Directive — Which companies does the article on wearables in corporate wellness name as sellers of these digital bracelets?

Excerpt provided —
———
Should you add wearables to your well-being program?
Corporate Wellness Magazine | Anne-Marie Kirby | Do Wearables Actually Advance Corporate Wellness?
A lot of people are looking at their wrists these days and the gesture usually has nothing to do with checking the time. Instead, they’re consulting their wearable device to find out how many steps they’ve taken, stairs they’ve climbed, calories they’ve burned or even their blood pressure.
And it’s not just the fitness fanatics donning these digital bracelets sold by companies such as Fitbit, Jawbone, and Apple. The technology is being used by people at various fitness levels to monitor and track their activities, in hopes of improving their overall health. A lot of consumers are also comparing their results with friends, family, and coworkers, for a little friendly competition.
In fact, wearables have become so popular that many organizations are incorporating the technology into their health and wellness programs. Some companies are even offering free devices to their employees, challenging them to not only monitor and track their own fitness levels but also stack them up against colleagues, in turn inspiring entire teams to be more active.
It’s a bonus for organizations considering the growing body of research showing more active and healthy employees are also more productive and are less of a strain on the overall cost of providing health care services.
———
Data under study —
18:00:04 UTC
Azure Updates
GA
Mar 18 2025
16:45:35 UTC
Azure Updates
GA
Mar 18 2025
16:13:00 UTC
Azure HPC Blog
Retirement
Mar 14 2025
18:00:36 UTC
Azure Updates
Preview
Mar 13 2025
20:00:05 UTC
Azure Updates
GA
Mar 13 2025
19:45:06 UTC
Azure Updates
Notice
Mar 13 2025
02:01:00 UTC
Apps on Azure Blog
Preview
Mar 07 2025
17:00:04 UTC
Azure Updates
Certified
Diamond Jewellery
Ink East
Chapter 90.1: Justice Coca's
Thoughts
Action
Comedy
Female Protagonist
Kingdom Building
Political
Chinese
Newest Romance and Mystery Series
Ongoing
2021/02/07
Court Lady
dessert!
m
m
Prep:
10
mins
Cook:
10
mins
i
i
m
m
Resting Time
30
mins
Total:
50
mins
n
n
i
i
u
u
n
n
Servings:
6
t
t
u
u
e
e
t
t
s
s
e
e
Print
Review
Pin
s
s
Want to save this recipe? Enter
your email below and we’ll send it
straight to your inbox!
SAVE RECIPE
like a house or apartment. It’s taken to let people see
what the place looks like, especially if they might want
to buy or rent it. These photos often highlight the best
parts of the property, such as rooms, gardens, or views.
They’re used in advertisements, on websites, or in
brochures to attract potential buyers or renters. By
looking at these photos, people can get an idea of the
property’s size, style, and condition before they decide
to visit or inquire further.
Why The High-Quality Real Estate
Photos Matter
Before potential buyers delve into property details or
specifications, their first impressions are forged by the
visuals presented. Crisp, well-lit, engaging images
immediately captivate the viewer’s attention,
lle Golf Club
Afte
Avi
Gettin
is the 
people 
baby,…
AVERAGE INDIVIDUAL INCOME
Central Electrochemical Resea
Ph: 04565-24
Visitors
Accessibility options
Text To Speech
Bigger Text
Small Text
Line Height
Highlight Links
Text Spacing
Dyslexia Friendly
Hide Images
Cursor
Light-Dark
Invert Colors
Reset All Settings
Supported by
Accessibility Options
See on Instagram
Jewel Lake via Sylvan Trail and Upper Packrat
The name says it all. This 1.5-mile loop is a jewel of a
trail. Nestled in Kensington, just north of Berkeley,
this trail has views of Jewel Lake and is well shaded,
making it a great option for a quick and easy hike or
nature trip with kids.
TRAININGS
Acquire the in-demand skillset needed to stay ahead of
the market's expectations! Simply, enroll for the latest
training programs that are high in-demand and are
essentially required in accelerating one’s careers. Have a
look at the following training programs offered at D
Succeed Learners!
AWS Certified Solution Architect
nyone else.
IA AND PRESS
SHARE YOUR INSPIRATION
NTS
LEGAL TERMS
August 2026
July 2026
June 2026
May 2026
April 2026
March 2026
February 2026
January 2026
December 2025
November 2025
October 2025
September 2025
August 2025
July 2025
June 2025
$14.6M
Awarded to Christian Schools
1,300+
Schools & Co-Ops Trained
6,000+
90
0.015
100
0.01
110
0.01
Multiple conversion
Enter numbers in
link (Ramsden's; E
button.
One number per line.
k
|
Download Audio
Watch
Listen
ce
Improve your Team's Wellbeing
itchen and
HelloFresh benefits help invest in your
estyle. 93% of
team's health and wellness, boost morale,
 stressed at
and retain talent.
———
Response area — Fitbit, Jawbone, and Apple.